„Rolnicy jednak powiedzieli sobie: To jest dziedzic. Chodźmy, zabijmy go, a dziedzictwo będzie nasze. I schwytali go, zabili i wywlekli poza winnicę. Co więc uczyni pan winnicy? Przyjdzie i zgładzi rolników, a winnicę odda innym. Czy nie czytaliście słów Pisma: kamień który odrzucili budujący stał się kamieniem węgielnym. Pan to sprawił i jest to godne podziwu w naszych oczach? Oni zaś zastanawiali się, jak Go schwytać, lecz bali się tłumu. Zrozumieli bowiem że przeciwko nim powiedział tę przypowieść. Wtedy zostawili Go i odeszli”. Mk 12,7-12
Przypowieść o dzierżawcach winnicy przytaczają trzej ewangeliści. Z jednej strony jest to obraz nawiązujący do starotestamentowych proroków, a z drugiej to codzienne życie Izraelitów. Każdy, kto wędrował po terenach Izraela, widział piękne, zadbane winnice, symbol dostatku, bogactwa i Bożego błogosławieństwa. Dla wielu były one źródłem utrzymania, zarówno dla właścicieli, jak i dla najmowanych pracowników. W ustach Jezusa ten obraz oskarża i wywołuje wzburzenie. Niewdzięcznicy, łotry i mordercy.
Bogaty człowiek przygotował winnicę: oczyścił pole, wybudował mur i wieże dla strażników; wykuł prasę, aby można było pozyskiwać sok i produkować wino. Musiał poświęcić wiele czasu i oszczędności, aby stać się właścicielem dobrej, przynoszącej dochody winnicy. Następnie poszukał dobrych, uczciwych ludzi, bo przecież tak cennej ziemi nie oddaje się w dzierżawę byle komu. Myślę, że często pomijamy tę kwestię. Zakładamy a priori, że byli źli, nieuczciwi. On jednak zaufał dzierżawcom i z pewnością miał ku temu powody. Więcej, cieszył się, że właśnie ich wybrał. Wiedział, że winnica będzie wydawała dobry, obfity plon pozwalający na uczciwy podział zysków. Wiedział, że przekazał ją w dobre i odpowiedzialne ręce. Czy się pomylił? Gdzie popełnił błąd?

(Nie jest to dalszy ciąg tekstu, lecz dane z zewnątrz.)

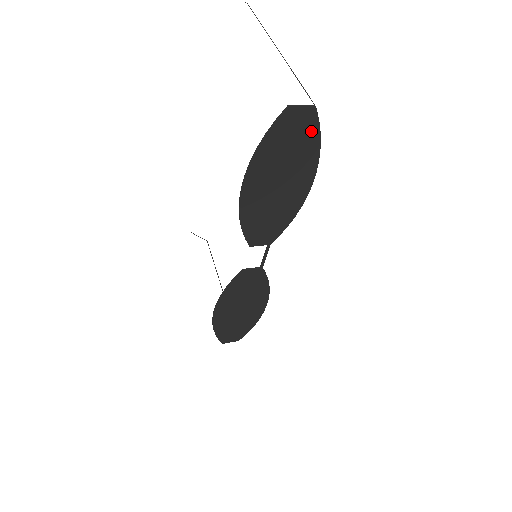
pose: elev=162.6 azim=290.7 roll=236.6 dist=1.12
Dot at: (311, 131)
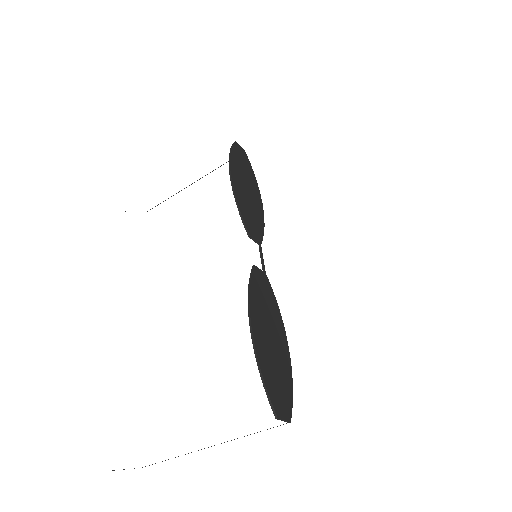
Dot at: (248, 164)
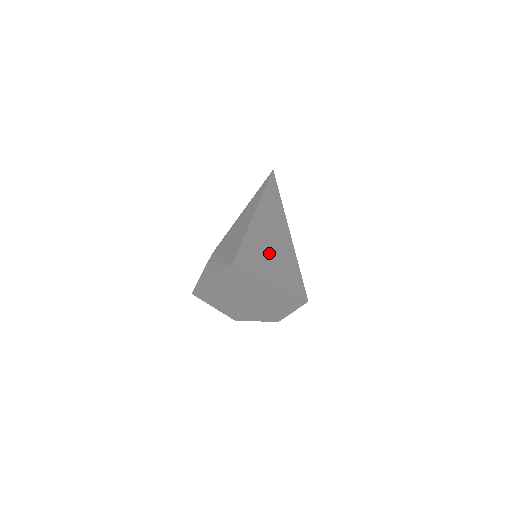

Gdy zebrano plony, upomniał się o swoją należność, część dochodu, jaki wypracowali dzierżawcy. Wysyłał ludzi, aby odebrali należność, ci jednak niczego nie wskórali. Jedni zostali odesłani z niczym, inni oddanie swojemu panu i nieustępliwość przypłacili życiem. Pomiędzy zawarciem umowy dzierżawy a mającą dokonać się płatnością, rolnicy się zmienili. Chciwość popychała ich w kolejne przestępstwa, w grzech. Sytuacja stawała się coraz bardziej napięta. Właściciel nie tracił nadziei na porozumienie z ludźmi, którym wynajął winnicę. Dzierżawcy coraz mocniej byli przekonani o swojej bezkarności i możliwości pozbycia się właściciela.
Jakim trzeba być człowiekiem, aby pragnąć śmierci właściciela, żeby móc przejąć jego dziedzictwo? Rodzi się w nas wściekłość wobec tej strasznej nikczemności. A odpowiedź jest prosta: wystarczy być grzesznym, a więc po prostu – człowiekiem… Czy nie bywamy nieraz podobni? Do czego jesteśmy w stanie się posunąć, aby osiągnąć swoje?
Spójrzmy na to jeszcze raz. Po chwili zastanowienia rodzi się pytanie: Jakim trzeba być ojcem, aby zignorować poważne zagrożenie i wysłać syna na niemal pewną śmierć? Czym kieruje się właściciel wysyłając go do buntowników? Cisną się na usta obrazoburcze w ewangelicznym kontekście słowa: naiwność, głupota. Takie pytania stawiamy też sobie w czasie pasyjnym i nieraz niezgrabnie próbujemy znaleźć odpowiedz. Bóg tak umiłował człowieka, że posłał na świat swojego Syna, posłał na mękę i krzyżową śmierć! Nie ma w tym głupoty ani naiwności, lecz Boża miłość do nas, ludzi. Bóg nie szuka własnych korzyści, nie przelicza, nie kalkuluje czy się opłaca. Posyła Jezusa, abyśmy w Nim i przez Niego mieli odpuszczenie grzechów, a gdzie jest odpuszczenie grzechów, tam jest życie wieczne i zbawienie. Pamiętajmy, że Bóg zrobił i robi wszystko, aby nas ratować. Wszystko poświęca, aby nas ocalić. Nie odrzucajmy Jego troski i miłości. Amen.